Bad Credit Home Loans Dominate Orange County Housing Market
Think corporate bankruptcies are the worst Orange County has to fear from the collapse of the bad credit mortgage lending industry?
Think again.
While just 21 percent of the county’s home purchase loans in 2005 were subprime – well below the statewide average of 26 percent – pockets of this California housing market are much more dependent on high-priced credit. In parts of Santa Ana, 75 percent of the money people borrowed to buy homes was subprime.
Subprime lending was also big in bedroom communities in the Inland Empire, where tens of thousands of Orange County workers live, and elsewhere in Southern California:
- In a single Moreno Valley tract, home buyers snapped up $297 million in subprime mortgages.
- In Adelanto they borrowed $271 million subprime, in one Fontana tract $130 million.
In a wide band stretching almost to downtown L.A. from the Los Angeles-Long Beach harbors, residents borrowed a staggering $2 billion from subprime lenders.
Each California mortgage loan examples were made in 2005, the latest year for which complete data is available, according to an analysis of federal data by The Orange County Register.
Most subprime loans are so-called 2/28 packages: They typically begin with a “teaser” rate for two years, and then escalate dramatically for the remaining 28-year life of the loan. Because of the potential for huge increases in these adjustable-rate mortgages, critics have called them “exploding ARMs.”
Most borrowers refinance after two years to avoid a “payment shock.”
Nearly 200,000 Southern California households took out subprime loans in 2005. A big chunk of them will need to refinance this year.
Before, subprime borrowers “had the market as (their) silent partner,” Aliso Viejo home mortgage broker Paul Scheper said. “They could refinance again. They always had the equity.”
Not this time.

“Now they’re kind of trapped” by stagnant home values, Scheper said. “They don’t have their silent partner anymore.”

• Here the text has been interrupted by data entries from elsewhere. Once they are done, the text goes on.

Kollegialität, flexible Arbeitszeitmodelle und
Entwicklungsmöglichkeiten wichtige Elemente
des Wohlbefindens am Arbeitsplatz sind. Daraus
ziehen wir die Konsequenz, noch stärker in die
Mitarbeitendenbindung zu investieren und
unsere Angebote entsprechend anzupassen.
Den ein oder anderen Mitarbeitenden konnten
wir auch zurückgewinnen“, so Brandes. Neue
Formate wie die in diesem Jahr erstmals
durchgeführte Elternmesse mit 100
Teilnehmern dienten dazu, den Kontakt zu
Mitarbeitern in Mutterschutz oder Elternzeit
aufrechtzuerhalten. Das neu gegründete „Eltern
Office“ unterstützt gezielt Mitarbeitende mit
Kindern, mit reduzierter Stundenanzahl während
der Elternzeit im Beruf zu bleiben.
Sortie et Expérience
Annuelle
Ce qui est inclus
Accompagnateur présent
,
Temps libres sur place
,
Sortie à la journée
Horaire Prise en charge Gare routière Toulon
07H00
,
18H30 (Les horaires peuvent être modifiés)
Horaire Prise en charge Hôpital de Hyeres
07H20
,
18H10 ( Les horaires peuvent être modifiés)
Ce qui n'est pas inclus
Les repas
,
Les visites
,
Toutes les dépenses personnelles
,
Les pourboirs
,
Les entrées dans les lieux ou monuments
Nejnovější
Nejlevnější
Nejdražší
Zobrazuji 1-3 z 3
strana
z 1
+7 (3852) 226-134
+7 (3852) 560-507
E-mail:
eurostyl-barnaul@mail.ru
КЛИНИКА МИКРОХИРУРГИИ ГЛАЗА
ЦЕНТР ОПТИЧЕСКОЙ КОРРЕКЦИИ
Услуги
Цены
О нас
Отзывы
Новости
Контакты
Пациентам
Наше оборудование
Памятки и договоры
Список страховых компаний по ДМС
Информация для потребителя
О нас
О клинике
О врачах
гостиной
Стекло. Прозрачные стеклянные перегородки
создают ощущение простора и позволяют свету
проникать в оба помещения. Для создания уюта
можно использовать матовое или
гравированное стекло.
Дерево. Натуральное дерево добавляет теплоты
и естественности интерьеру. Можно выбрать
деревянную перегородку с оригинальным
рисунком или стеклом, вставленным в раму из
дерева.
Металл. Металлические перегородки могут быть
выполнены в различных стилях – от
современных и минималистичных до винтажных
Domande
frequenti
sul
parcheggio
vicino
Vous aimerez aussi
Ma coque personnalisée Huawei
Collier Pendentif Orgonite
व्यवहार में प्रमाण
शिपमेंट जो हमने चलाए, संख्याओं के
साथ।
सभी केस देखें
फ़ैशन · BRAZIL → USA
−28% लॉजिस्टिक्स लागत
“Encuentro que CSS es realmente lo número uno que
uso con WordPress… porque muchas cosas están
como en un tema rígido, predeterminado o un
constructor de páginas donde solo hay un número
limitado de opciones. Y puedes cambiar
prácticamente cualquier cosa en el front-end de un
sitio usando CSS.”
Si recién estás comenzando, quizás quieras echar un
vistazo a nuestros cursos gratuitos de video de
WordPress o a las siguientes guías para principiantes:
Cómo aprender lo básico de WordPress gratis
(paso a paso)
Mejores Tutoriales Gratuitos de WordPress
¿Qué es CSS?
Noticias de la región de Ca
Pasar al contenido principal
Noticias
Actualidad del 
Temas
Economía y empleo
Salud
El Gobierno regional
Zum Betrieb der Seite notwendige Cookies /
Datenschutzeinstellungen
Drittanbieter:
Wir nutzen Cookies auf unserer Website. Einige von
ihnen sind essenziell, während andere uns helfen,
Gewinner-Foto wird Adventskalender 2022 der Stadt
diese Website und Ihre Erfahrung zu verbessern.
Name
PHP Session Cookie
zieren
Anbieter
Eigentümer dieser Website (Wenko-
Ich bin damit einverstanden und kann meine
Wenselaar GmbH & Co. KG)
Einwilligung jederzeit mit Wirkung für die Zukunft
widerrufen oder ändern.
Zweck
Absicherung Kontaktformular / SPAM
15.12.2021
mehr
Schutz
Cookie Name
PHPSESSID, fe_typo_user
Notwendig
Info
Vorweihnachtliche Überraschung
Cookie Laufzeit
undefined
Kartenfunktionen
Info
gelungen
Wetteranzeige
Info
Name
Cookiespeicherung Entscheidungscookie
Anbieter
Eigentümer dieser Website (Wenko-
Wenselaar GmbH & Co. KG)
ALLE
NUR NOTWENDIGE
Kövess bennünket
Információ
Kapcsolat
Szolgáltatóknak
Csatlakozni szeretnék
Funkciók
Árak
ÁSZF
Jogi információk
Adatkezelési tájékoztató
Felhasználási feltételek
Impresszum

And that means many of these borrowers may be facing foreclosure soon. That could create a problem for the community if foreclosures and forced sales drive down property values. Much of the region’s economy is based not only on rising property values but on residents’ ability to borrow against and spend some of their equity.
“This is the big dilemma,” said Paul Leonard, California director of the nonprofit Center for Responsible Lending. “What can be done to help current borrowers? They’re in [California home loans] that they probably should not have been in in the first place.”
Federal banking regulators have urged lenders to work with borrowers who can’t make their payments.
Leonard said that loan servicers, who buy loans from the originating subprime lenders, might lose more money conducting a foreclosure than they would from negotiating lower payments with current homeowners.